[SOURCE INFORMATION]

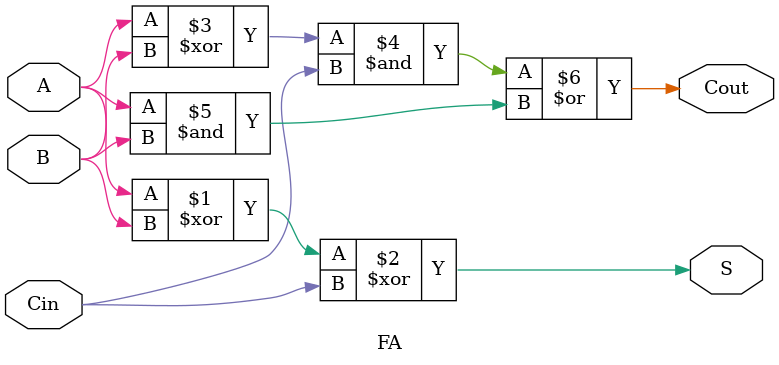
<source format=v>
module FA(
	output S,Cout,
	input A,B,Cin 
);
	
	assign S = A ^ B ^ Cin;
	assign Cout = ((A^B) & Cin) | (A & B);
endmodule
</source>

[WHAT IS EXPECTED]
Only the text of the listing should be returned, exactly and in full; no image goes into the copy.

[SOLUTION]
<source format=v>
module FA(
	output S,Cout,
	input A,B,Cin 
);
	
	assign S = A ^ B ^ Cin;
	assign Cout = ((A^B) & Cin) | (A & B);
endmodule
</source>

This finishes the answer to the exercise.